CEL: Przepisz słowo w słowo fragment tekstu o płycie Anny Szafranowskiej, zaczynając od miejsca ze słowami „Zakochana w śpiewie” i kończąc po słowach „nowoczesnych, jazzujących aranżacjach.”.

Nasza Loteria NaM - pasek na kartach artykułów

To nasze dziedzictwo, ale nie jest to muzyka dla każdego

Anna Gryza - Aneszko
Anna Gryza - Aneszko
Kamil Jutkiewicz SOK
Kiedyś odwiedzała polskie wsie na Białorusi i nagrywała, jak starsze kobiety śpiewają ludowe pieśni. Teraz sama wydała płytę, na której tradycyjną muzykę Suwalszczyzny połączyła z jazzem

Zakochana w śpiewie tradycyjnym Anna Szafranowska z Suwałk postawiła sobie bardzo trudne wyzwanie muzyczne. I udało się! Udowodniła, że tradycyjne pieśni ludowe z Suwalszczyzny można połączyć z... jazzem. Właśnie wydała debiutancką płytę „Ziemio ty śliczna”, która jest tego dowodem. Na płycie znajdziemy dziesięć utworów pochodzących z repertuaru najstarszych śpiewaczek ludowych regionu w nowoczesnych, jazzujących aranżacjach.

Pieśni zbierała na białoruskich wsiach

Anna Szafranowska jest instruktorką w Suwalskim Ośrodku Kultury Ale tradycyjne pieśni ludowe towarzyszą jej już od ponad dwudziestu lat, bo śpiewała je jako licealistka. W młodości należała do młodzieżowej grupy artystycznej sejneńskiego teatru w Ośrodku „Pogranicze sztuk, kultur, narodów.”

– Często jeździliśmy na polskie wsie na Białorusi. Tam zbieraliśmy stare pieśni i to właśnie tam po raz pierwszy zetknęłam się z tą muzyką tradycyjną, gdzie starsze kobiety ze wsi śpiewały przy różnych okazjach. My te pieśni nagrywaliśmy, a później się ich uczyliśmy – tak Anna wspomina swoje muzyczne początki.

ZGROMADZONY MATERIAŁ:
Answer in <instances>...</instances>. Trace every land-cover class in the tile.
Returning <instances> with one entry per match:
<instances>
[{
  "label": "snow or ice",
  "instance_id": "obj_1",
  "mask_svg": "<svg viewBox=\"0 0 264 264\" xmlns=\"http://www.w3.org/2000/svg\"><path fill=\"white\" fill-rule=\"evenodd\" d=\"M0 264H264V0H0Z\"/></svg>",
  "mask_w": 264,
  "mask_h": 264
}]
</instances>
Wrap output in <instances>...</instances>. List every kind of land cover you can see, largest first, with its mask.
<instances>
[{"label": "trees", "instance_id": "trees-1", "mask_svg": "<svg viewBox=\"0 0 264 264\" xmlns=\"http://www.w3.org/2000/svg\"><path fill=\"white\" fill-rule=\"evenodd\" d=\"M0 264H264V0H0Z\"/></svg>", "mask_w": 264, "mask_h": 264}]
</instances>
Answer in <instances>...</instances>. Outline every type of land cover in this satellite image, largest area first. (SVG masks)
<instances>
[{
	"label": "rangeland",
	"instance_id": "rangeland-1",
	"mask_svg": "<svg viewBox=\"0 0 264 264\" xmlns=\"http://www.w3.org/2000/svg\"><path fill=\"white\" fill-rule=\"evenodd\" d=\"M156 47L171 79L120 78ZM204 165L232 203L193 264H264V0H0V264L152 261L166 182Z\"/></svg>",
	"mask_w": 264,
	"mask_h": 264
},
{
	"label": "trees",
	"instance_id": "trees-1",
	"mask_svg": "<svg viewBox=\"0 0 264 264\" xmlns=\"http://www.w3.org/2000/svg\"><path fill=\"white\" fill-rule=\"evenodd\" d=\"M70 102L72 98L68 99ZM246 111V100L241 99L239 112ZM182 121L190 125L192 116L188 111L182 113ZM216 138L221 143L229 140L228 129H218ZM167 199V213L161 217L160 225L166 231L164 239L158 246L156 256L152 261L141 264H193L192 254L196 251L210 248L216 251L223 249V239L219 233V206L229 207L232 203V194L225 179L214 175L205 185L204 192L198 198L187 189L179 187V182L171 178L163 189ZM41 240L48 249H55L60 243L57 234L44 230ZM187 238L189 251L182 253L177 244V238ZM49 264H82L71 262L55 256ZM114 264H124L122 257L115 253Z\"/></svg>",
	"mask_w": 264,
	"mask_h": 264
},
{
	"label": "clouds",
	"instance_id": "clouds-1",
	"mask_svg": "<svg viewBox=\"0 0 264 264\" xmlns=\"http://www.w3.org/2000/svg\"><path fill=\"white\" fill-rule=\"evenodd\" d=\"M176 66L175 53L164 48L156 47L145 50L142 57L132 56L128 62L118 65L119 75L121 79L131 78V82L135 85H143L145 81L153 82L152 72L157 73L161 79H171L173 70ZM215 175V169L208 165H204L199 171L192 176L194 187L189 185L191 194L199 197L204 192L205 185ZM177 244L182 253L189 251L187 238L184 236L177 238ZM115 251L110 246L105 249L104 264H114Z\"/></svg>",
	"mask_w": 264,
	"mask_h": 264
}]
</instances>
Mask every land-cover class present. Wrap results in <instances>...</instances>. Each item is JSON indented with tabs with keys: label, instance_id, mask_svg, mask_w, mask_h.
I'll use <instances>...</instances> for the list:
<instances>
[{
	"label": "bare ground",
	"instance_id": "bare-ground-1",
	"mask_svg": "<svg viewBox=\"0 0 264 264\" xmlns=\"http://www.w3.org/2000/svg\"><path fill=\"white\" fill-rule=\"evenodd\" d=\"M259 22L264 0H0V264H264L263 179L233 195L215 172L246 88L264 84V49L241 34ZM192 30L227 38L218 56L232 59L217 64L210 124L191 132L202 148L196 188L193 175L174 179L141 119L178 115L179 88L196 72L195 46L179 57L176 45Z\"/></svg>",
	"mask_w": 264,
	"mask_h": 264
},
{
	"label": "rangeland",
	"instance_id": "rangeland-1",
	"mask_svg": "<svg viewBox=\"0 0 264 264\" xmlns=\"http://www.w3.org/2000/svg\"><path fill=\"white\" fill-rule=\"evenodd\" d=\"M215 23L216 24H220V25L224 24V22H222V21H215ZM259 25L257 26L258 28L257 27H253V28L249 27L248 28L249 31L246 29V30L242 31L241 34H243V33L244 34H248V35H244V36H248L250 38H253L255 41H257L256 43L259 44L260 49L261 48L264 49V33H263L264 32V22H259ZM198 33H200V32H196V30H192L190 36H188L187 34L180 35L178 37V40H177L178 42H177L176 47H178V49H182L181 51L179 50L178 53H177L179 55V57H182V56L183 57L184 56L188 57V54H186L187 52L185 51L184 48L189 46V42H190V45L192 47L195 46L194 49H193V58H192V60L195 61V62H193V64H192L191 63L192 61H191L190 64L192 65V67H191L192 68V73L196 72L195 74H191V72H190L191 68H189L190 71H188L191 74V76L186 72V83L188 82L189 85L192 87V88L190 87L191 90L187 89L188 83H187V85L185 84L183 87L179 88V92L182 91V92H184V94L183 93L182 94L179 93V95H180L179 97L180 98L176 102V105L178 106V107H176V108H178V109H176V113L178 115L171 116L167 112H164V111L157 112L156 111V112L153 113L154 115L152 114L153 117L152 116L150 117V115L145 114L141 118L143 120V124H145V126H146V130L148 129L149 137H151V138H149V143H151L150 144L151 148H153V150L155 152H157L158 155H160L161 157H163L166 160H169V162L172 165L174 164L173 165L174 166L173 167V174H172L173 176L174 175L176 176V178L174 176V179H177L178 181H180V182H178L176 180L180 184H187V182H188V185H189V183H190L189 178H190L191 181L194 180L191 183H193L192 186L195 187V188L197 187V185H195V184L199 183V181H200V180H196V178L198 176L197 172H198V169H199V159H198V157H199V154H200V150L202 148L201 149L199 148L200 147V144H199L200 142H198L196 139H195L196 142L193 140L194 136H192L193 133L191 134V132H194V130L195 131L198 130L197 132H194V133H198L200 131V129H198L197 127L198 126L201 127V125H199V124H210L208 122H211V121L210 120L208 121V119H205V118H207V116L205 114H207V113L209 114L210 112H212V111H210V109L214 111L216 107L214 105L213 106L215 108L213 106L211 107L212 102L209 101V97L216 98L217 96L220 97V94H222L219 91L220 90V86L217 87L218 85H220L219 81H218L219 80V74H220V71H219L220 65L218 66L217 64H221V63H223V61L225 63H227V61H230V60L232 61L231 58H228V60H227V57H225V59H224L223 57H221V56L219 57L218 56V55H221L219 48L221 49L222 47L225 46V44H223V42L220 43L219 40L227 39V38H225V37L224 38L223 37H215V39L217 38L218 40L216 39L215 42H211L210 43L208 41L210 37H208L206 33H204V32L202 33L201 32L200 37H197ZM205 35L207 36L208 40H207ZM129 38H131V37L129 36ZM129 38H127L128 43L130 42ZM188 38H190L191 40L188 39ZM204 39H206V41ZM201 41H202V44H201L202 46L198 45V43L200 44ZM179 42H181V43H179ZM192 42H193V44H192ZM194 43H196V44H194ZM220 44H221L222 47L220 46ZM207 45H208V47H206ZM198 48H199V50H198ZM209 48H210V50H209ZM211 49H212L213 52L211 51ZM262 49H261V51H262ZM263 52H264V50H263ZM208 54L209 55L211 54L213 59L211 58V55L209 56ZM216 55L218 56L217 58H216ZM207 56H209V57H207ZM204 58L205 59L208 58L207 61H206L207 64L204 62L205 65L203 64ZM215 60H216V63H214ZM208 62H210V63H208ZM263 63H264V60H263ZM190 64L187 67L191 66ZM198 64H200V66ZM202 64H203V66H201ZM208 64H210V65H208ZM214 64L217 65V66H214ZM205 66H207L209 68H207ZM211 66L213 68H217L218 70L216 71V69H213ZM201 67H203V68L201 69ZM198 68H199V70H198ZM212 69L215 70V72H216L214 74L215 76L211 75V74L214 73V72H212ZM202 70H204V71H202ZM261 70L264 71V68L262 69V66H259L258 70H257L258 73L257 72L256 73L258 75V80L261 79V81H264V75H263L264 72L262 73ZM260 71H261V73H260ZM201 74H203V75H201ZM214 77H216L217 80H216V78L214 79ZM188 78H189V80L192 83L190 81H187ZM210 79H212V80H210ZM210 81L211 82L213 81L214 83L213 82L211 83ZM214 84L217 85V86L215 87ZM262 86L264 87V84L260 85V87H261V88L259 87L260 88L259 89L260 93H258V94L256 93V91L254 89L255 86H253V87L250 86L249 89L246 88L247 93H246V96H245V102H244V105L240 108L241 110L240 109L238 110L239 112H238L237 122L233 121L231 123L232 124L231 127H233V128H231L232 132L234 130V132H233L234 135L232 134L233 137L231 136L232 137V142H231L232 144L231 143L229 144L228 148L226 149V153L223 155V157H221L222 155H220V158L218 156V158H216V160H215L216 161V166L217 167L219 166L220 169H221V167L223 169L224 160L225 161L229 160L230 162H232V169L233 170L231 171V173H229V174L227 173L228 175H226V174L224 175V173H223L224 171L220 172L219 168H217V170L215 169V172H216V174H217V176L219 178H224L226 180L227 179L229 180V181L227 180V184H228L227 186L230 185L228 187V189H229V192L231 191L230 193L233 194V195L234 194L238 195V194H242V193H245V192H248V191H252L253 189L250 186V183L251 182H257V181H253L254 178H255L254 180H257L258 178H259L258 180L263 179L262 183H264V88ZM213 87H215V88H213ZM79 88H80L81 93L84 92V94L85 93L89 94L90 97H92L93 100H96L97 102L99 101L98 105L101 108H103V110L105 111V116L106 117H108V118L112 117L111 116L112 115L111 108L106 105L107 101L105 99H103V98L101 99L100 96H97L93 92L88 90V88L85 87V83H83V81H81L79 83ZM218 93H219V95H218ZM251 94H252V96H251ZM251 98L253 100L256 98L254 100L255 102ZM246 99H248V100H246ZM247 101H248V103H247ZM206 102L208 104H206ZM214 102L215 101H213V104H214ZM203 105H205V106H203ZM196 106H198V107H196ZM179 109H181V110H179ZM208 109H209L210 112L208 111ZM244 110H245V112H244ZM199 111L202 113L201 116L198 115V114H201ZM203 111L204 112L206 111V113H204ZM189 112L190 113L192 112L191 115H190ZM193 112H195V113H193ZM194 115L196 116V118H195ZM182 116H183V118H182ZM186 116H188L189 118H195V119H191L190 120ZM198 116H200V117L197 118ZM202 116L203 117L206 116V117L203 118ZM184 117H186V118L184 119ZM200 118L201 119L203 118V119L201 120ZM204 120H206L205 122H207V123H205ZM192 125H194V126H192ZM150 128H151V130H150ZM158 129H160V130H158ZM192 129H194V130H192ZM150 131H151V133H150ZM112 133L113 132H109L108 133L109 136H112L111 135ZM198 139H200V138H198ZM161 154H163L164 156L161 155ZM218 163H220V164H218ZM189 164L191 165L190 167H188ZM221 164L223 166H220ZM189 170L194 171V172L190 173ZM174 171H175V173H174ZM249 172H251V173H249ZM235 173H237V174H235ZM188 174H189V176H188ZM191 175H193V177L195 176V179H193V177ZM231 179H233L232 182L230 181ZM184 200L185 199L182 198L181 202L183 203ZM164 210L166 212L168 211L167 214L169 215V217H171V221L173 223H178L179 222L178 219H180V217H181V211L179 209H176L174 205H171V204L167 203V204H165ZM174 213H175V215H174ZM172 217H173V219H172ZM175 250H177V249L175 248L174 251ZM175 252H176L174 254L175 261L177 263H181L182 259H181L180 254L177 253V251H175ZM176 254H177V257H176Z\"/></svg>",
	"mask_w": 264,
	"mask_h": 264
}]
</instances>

WYNIK ZADANIA:
Zakochana w śpiewie tradycyjnym Anna Szafranowska z Suwałk postawiła sobie bardzo trudne wyzwanie muzyczne. I udało się! Udowodniła, że tradycyjne pieśni ludowe z Suwalszczyzny można połączyć z... jazzem. Właśnie wydała debiutancką płytę „Ziemio ty śliczna”, która jest tego dowodem. Na płycie znajdziemy dziesięć utworów pochodzących z repertuaru najstarszych śpiewaczek ludowych regionu w nowoczesnych, jazzujących aranżacjach.